___ Input

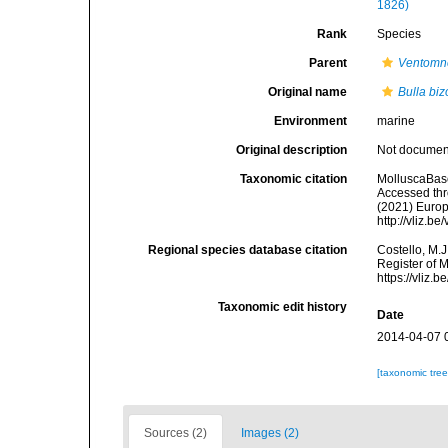
1826)
Rank
Species
Parent
Ventomn
Original name
Bulla bi
Environment
marine
Original description
Not docume
Taxonomic citation
MolluscaBas
Accessed thro
(2021) Europ
http://vliz.
Regional species database citation
Costello, M.J
Register of 
https://vliz
Taxonomic edit history
Date
2014-04-07 
[taxonomic tre
Sources (2)
Images (2)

______

Your goal: Print the material word for word without images.

Solution to this exercise:
1826)
Rank
Species
Parent
Ventomn
Original name
Bulla bi
Environment
marine
Original description
Not docume
Taxonomic citation
MolluscaBas
Accessed thro
(2021) Europ
http://vliz.
Regional species database citation
Costello, M.J
Register of 
https://vliz
Taxonomic edit history
Date
2014-04-07 
[taxonomic tre
Sources (2)
Images (2)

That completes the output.